The Evaluation process is based on the `torchmetrics` library (https://lightning.ai/docs/torchmetrics/stable/). For each run,
computed measures are L2, PSNR, SSIM, rFID for reconstruction and Perplexity, Codebook usage on the whole test set for quantization.

### Attempts to reproduce the original VQGAN results on _ImageNet-1K_

Reproduction is really hard, mainly due to the high compression rate (256x256 to 16x16) and relatively small
codebook size (1024 indices).

The pretrained models and configuration files used can be downloaded at
[https://huggingface.co/SerezD/vqvae-vqgan-pytorch-lightning](https://huggingface.co/SerezD/vqvae-vqgan-pytorch-lightning)

| Run Name | Codebook Usage ↑ | Perplexity ↑ | L2 ↓ | SSIM ↑ | PSNR ↑ | rFID ↓ | # (trainable) params |
|-------------------------------|-----------------:|-------------:|--------|--------|--------|--------|---------------------:|
| original VQGAN (Esser et Al.) | - | - | - | - | - | 7.94 | - |
| Maskgit VQGAN (Cheng et Al.) | - | - | - | - | - | 2.28 | - |
| Gumbel Reproduction | 99.61 % | 892.00 | 0.0075 | 0.61 | 21.23 | 6.30 | 72.5 M |
| Entropy Reproduction | 99.70 % | 896.78 | 0.0082 | 0.62 | 20.82 | 6.17 | 71.1 M |

_Note:_ For training, NVIDIA A100 GPUs with Tensor Core have been used.

### Details on Quantization Algorithms

Classic or EMA VQ-VAE are known to encounter codebook-collapse issues, where only a subset of the codebook indices
is used.
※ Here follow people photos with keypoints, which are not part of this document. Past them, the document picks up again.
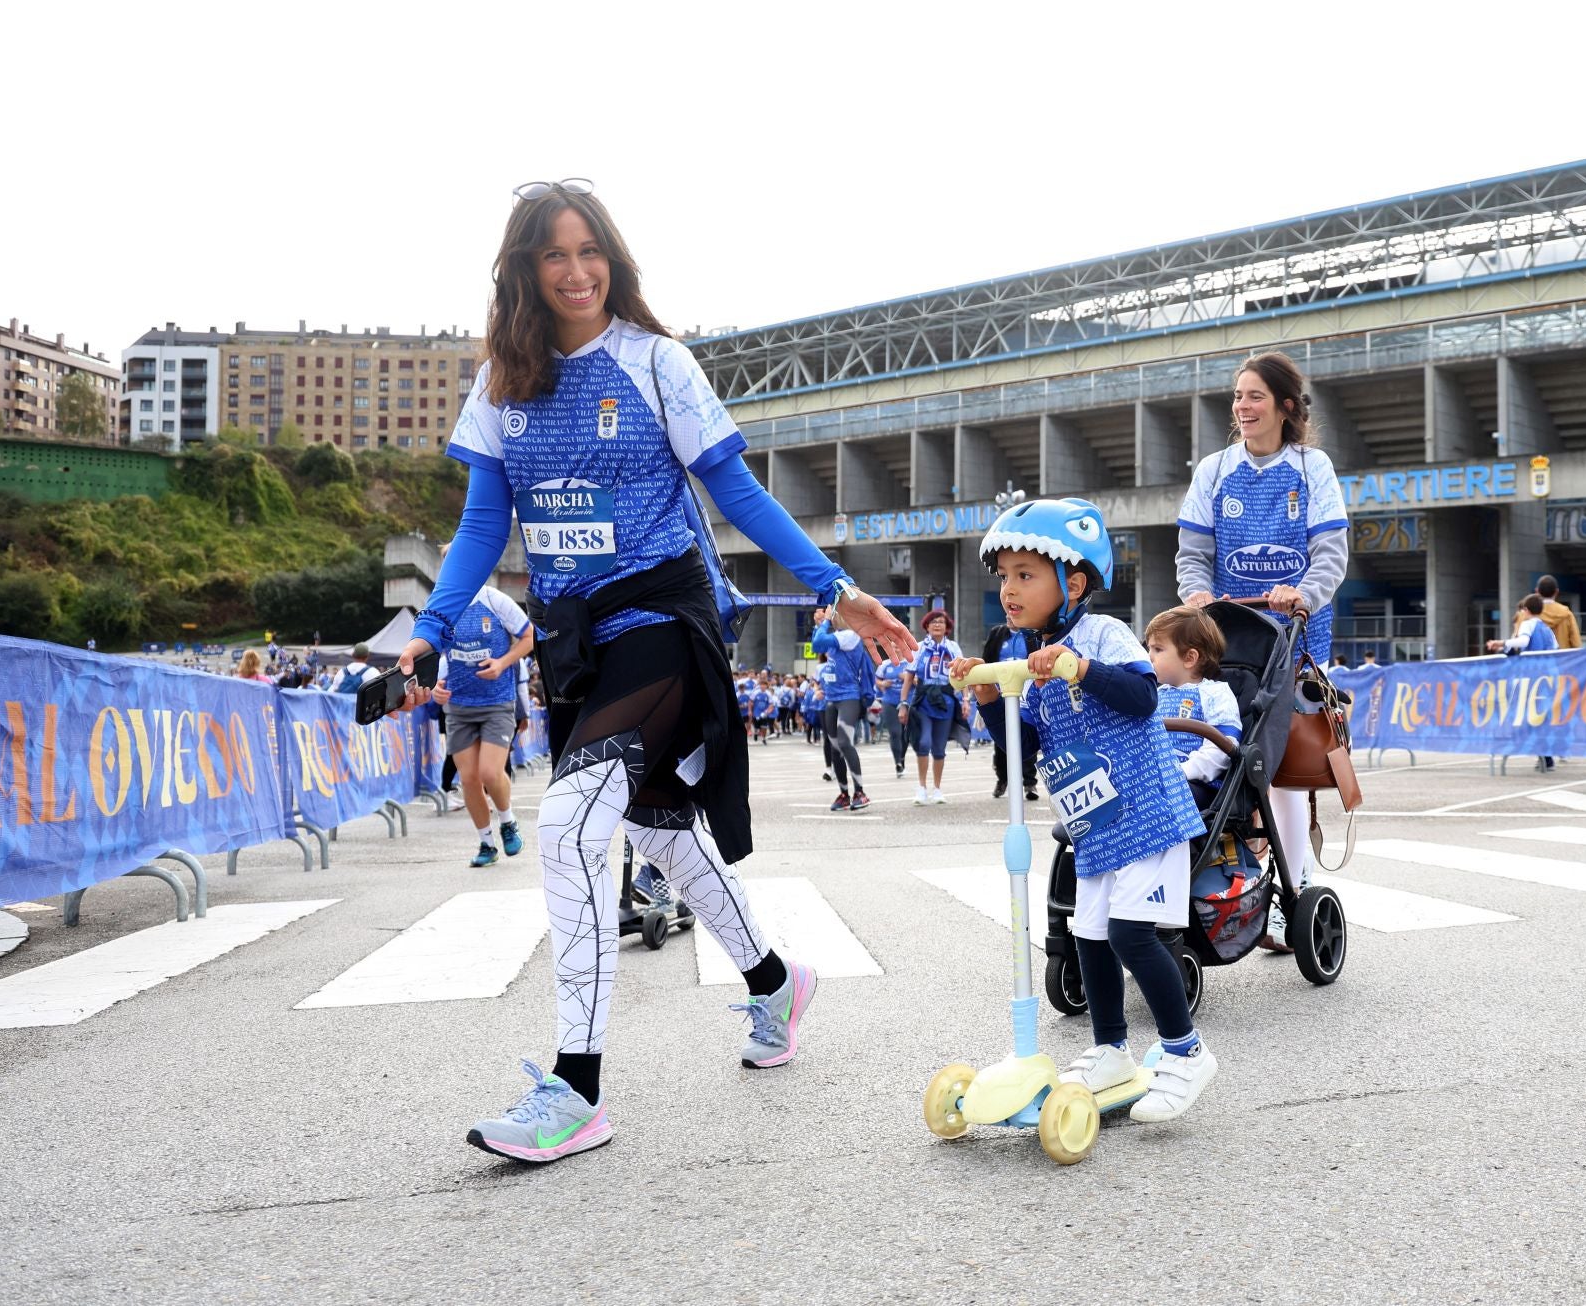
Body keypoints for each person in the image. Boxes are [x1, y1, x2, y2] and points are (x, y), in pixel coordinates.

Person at [393, 181, 915, 1163]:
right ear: (523, 269)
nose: (577, 270)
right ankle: (773, 981)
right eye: (555, 254)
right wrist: (429, 627)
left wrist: (836, 587)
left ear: (614, 259)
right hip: (572, 637)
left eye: (591, 249)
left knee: (569, 825)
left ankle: (577, 1087)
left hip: (667, 616)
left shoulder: (654, 362)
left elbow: (737, 493)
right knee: (655, 830)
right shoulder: (501, 384)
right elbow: (479, 526)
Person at [956, 498, 1217, 1123]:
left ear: (1072, 583)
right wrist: (993, 697)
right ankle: (1111, 1052)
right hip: (1095, 824)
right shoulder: (1022, 648)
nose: (1009, 589)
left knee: (1129, 934)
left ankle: (1185, 1052)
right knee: (1089, 935)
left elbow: (1140, 694)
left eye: (1025, 575)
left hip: (1147, 815)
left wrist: (1080, 667)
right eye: (1003, 576)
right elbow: (1024, 745)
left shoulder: (1102, 634)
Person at [1176, 350, 1349, 950]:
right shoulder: (1215, 470)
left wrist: (1304, 594)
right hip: (1228, 637)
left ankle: (1294, 890)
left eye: (1254, 397)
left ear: (1285, 406)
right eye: (1237, 397)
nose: (1241, 407)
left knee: (1283, 772)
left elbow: (1330, 551)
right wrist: (1197, 594)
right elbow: (1193, 552)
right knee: (1228, 755)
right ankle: (1234, 880)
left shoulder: (1312, 467)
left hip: (1297, 637)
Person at [432, 542, 536, 866]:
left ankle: (507, 822)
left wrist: (503, 663)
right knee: (468, 780)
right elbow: (430, 652)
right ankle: (486, 844)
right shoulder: (440, 605)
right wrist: (433, 686)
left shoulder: (495, 600)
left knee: (490, 773)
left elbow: (530, 636)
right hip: (458, 705)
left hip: (496, 702)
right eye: (450, 562)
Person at [1145, 605, 1242, 809]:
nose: (1149, 656)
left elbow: (1222, 748)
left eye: (1158, 649)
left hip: (1196, 783)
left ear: (1190, 658)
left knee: (1153, 798)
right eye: (1149, 649)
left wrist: (1181, 771)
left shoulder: (1215, 694)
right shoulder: (1155, 694)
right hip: (1156, 779)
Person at [811, 606, 876, 811]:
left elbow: (818, 642)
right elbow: (819, 647)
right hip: (831, 698)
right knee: (834, 747)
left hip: (849, 696)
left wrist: (825, 622)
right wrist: (821, 622)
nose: (832, 617)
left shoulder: (850, 635)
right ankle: (843, 794)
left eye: (834, 615)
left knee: (845, 742)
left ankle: (860, 792)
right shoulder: (837, 635)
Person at [1487, 594, 1560, 772]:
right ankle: (1546, 757)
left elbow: (1524, 641)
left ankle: (1519, 746)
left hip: (1532, 677)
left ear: (1526, 611)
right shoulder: (1547, 628)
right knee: (1541, 717)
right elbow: (1556, 649)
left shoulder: (1528, 624)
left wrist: (1501, 643)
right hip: (1548, 677)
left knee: (1523, 714)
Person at [900, 609, 963, 805]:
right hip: (923, 700)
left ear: (947, 627)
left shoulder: (953, 648)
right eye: (933, 622)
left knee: (939, 748)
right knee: (923, 743)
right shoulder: (918, 648)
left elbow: (963, 675)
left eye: (941, 622)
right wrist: (903, 704)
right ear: (926, 626)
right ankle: (921, 787)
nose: (937, 625)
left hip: (946, 701)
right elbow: (909, 677)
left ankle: (937, 788)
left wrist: (966, 700)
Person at [980, 620, 1040, 802]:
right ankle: (1002, 779)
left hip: (1025, 693)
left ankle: (1030, 782)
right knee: (1002, 741)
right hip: (1001, 693)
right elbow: (987, 659)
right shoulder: (997, 633)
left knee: (1025, 735)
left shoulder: (1031, 634)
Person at [1534, 575, 1583, 649]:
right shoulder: (1567, 614)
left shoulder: (1529, 614)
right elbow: (1576, 643)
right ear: (1557, 591)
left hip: (1536, 659)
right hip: (1562, 659)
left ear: (1537, 591)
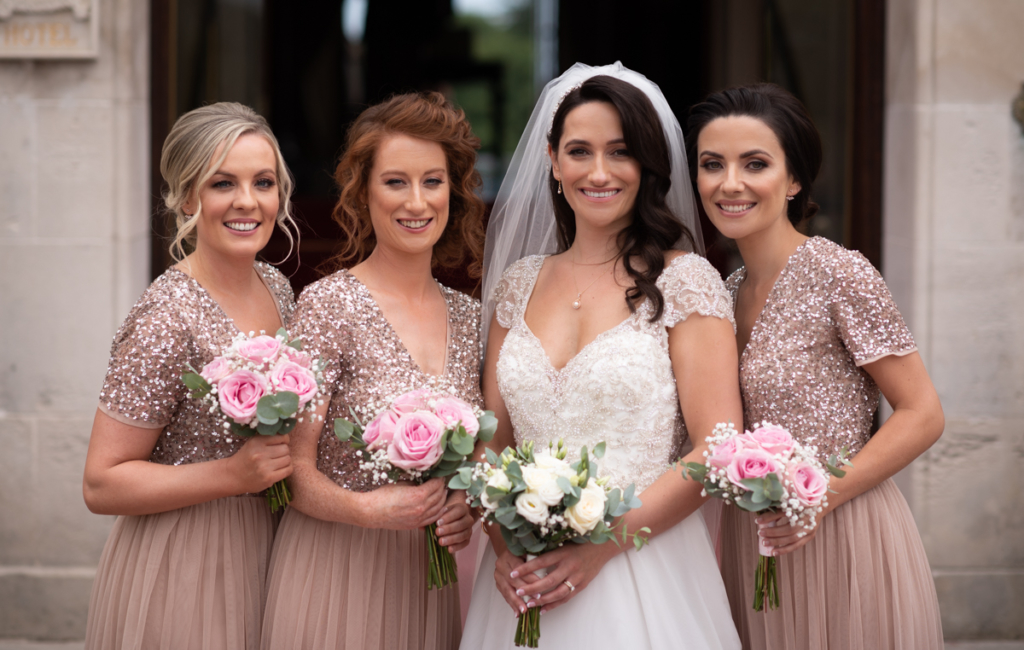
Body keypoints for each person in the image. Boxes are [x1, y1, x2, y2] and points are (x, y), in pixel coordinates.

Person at [461, 62, 742, 649]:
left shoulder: (686, 282)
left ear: (645, 165)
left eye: (619, 152)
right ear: (553, 160)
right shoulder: (518, 284)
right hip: (524, 576)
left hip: (644, 569)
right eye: (580, 151)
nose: (599, 172)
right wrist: (504, 543)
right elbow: (491, 435)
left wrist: (604, 543)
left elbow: (716, 446)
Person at [687, 83, 944, 649]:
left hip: (842, 531)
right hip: (748, 538)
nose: (730, 183)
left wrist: (820, 495)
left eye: (755, 163)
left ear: (795, 178)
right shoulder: (720, 294)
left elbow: (922, 412)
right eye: (713, 164)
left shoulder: (840, 274)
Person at [259, 91, 485, 650]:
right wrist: (365, 509)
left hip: (431, 584)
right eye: (395, 182)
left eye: (433, 181)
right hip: (337, 573)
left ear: (452, 192)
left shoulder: (473, 317)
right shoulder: (328, 306)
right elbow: (287, 470)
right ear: (362, 193)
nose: (417, 202)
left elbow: (481, 454)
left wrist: (466, 504)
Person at [82, 102, 298, 650]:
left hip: (271, 549)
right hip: (186, 562)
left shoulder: (277, 287)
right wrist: (232, 474)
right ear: (186, 197)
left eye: (263, 182)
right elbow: (101, 482)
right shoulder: (166, 315)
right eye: (223, 183)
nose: (247, 201)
See for example: _Theory and Experiments on
Vector Quantized Autoencoders_ (https://arxiv.org/pdf/1805.11063.pdf)

To avoid collapse, some solutions have been proposed (and are implemented in this repo):
1. Re-initialize the unused codebook indices every _n_ epochs. Can be applied with standard
or EMA Vector Quantization.
in the Gumbel Softmax and Entropy Quantization algorithms.
2. Totally change the Quantization algorithm, adding some regularization term (Gumbel, Entropy) to increase the entropy
in the codebook distribution.

### Details on Discriminator part

In general, it is better to wait as long as possible before Discriminator kicks in.
Check these issues in the original VQGAN repo:
- https://github.com/CompVis/taming-transformers/issues/31
- https://github.com/CompVis/taming-transformers/issues/61
- https://github.com/CompVis/taming-transformers/issues/93

In the reproduction, Discriminator starts only after 100 epochs. The training continues until possible. At a certain
point, the loss collapses (typical behavior in GANs).

I found that both R1 regularization and the adaptive generator weight may help in preventing collapse.